EXERCISE REQUIREMENTS
For the data that follows, return each line unchanged and drop the pictures.

────────────────

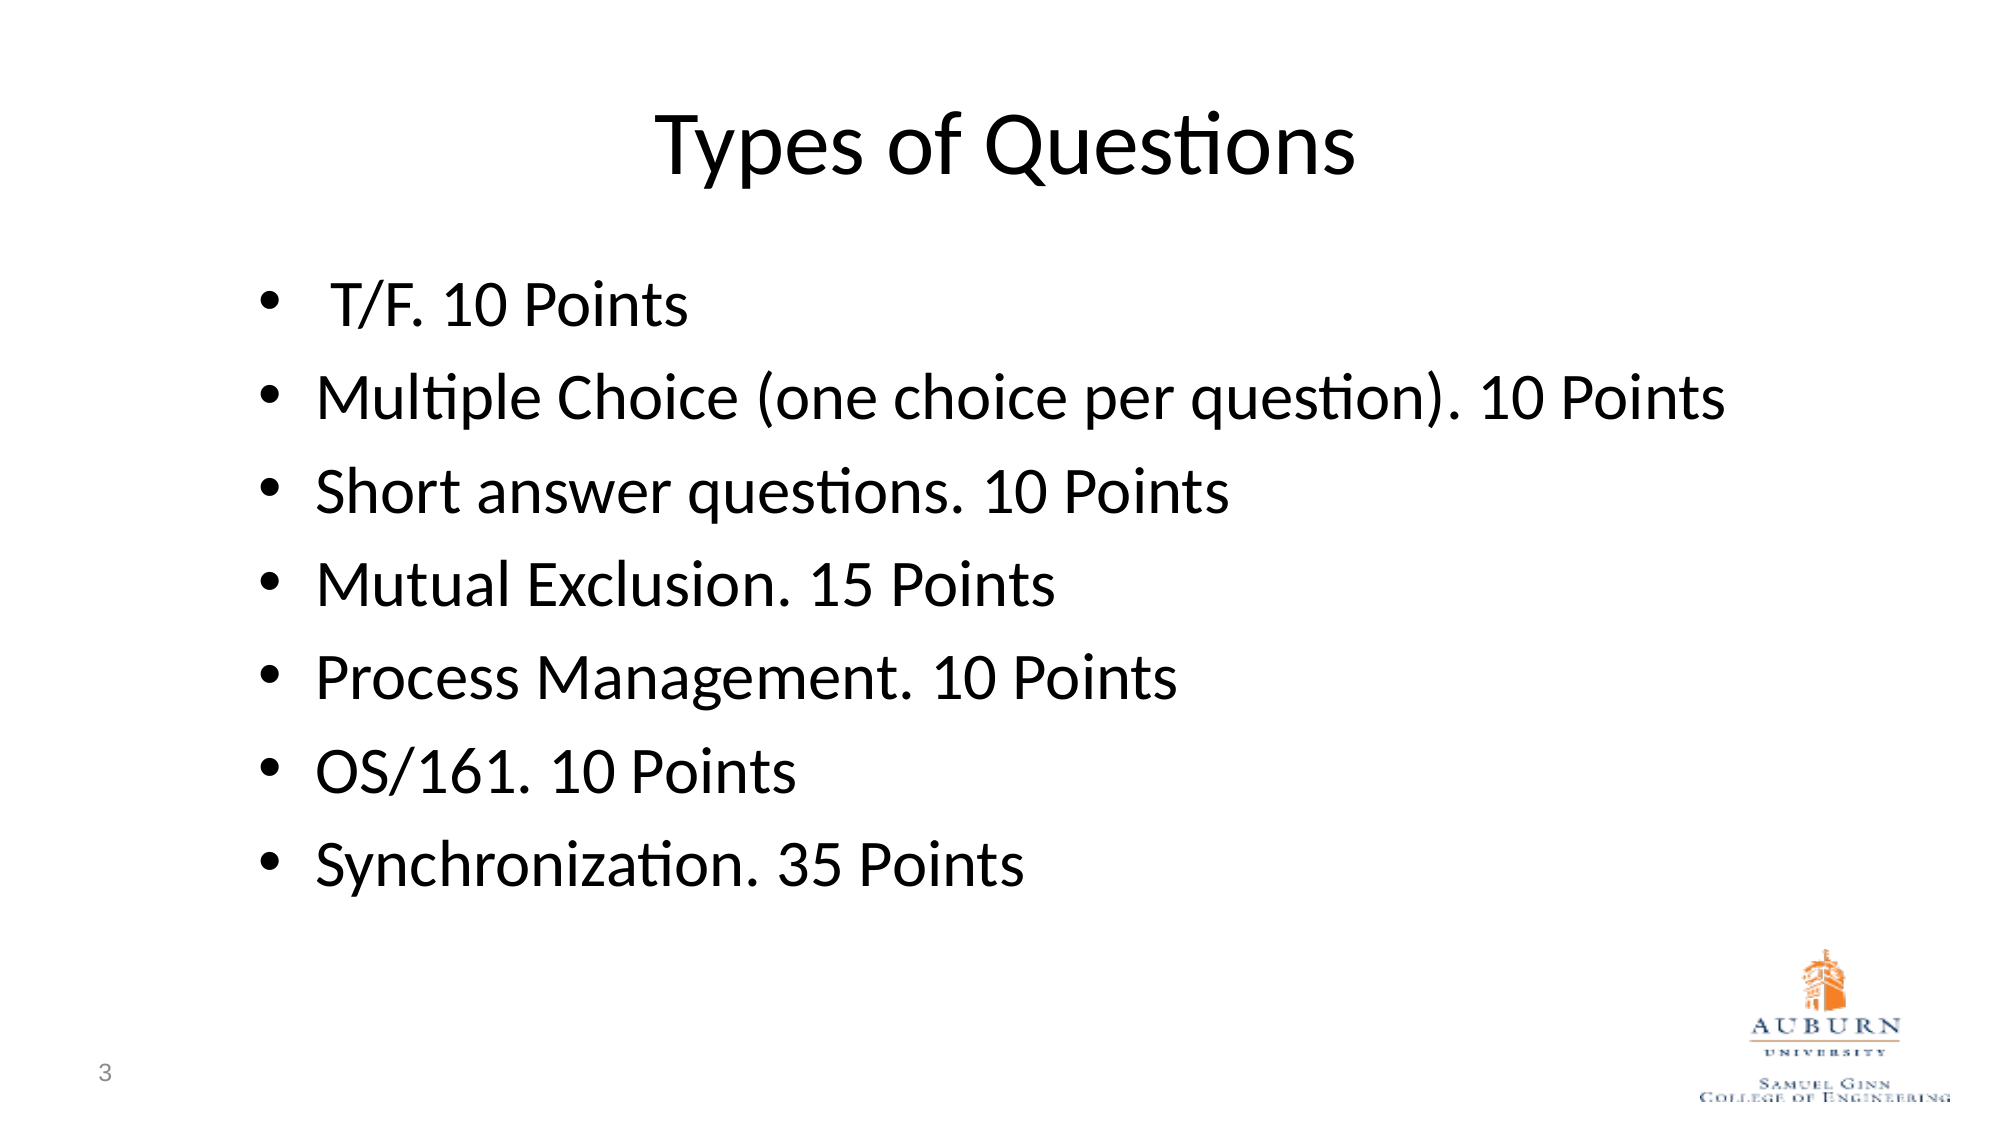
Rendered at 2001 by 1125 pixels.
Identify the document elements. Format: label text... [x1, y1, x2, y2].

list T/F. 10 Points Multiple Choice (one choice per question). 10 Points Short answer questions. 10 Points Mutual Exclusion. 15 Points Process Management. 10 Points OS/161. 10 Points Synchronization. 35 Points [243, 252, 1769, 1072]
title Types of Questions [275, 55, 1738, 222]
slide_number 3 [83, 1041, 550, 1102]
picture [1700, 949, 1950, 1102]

────────────────

WORKED SOLUTION
Rendered at 2001 by 1125 pixels.
Identify the document elements. Format: label text... [x1, y1, x2, y2].

list T/F. 10 Points Multiple Choice (one choice per question). 10 Points Short answer questions. 10 Points Mutual Exclusion. 15 Points Process Management. 10 Points OS/161. 10 Points Synchronization. 35 Points [243, 252, 1769, 1072]
title Types of Questions [275, 55, 1738, 222]
slide_number 3 [83, 1041, 550, 1102]
picture [1700, 949, 1950, 1102]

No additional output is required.